Ashina Nishufu () (r. 679–680) was a member of the Ashina family that revolted following the fall of the Eastern Turkic Khaganate. He revolted against Tang dynasty to restore the Turkic Khaganate.

Revolt
In 679, Ashide Wenfu and Ashide Fengzhi, who were Turkic leaders of the Chanyu Protectorate, declared Ashina Nishufu as qaghan and revolted against the Tang dynasty. In 680, Pei Xingjian defeated Ashina Nishufu. Ashina Nishufu was killed by his men. 54 Göktürks including Ashide Wenfu and Ashina Funian were publicly executed in the Eastern Market of Chang'an.

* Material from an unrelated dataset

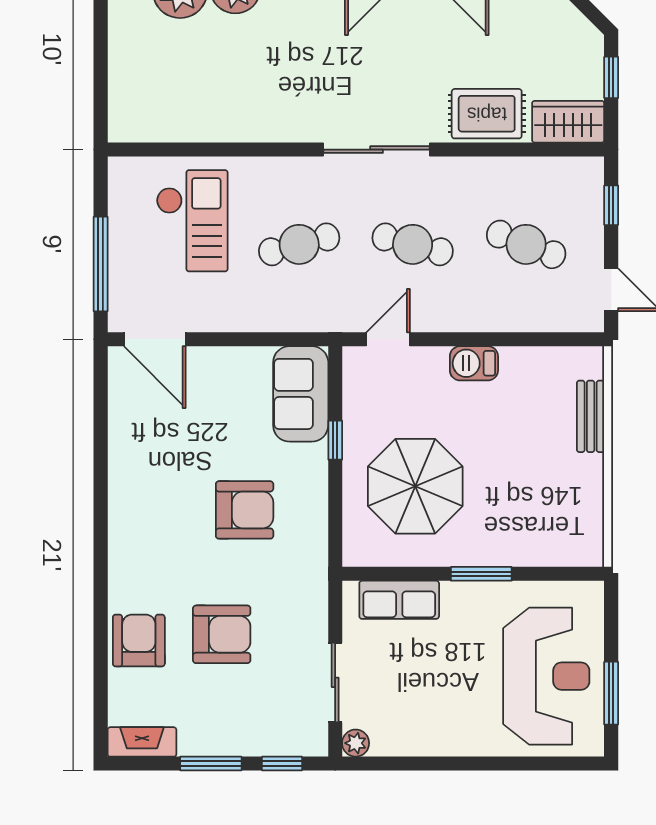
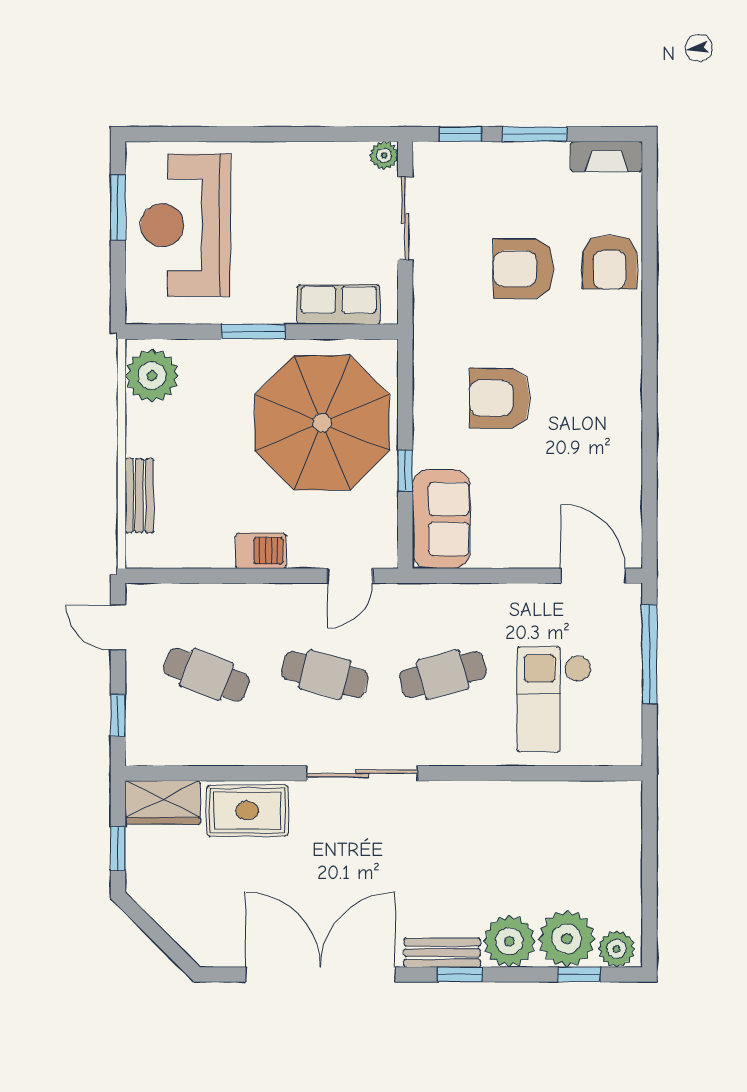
parasol: (415, 486) -> (322, 423), width x1.36, depth x1.36
plant: (579, 531) -> (152, 376), added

According to Tonyukuk, the attempt of the Ashide Wenfu and Ashide Fengji to revolt against the Chinese and set to the throne a qaghan was legitimate action and it was the people's fault that they deposed and killed him subduing themselves again to the Chinese.

Etymology
His name combines two titles: the first 泥熟 (EMCh: *niei-źiuk) < nīžuk, possibly identifiable with nezak, a non-Turkic title of unknown etymology, formerly used by Hephthalites and later adopted and re-used by the Turks; the second 匐 (MC: *bək̚) transcribes Turkic bäg.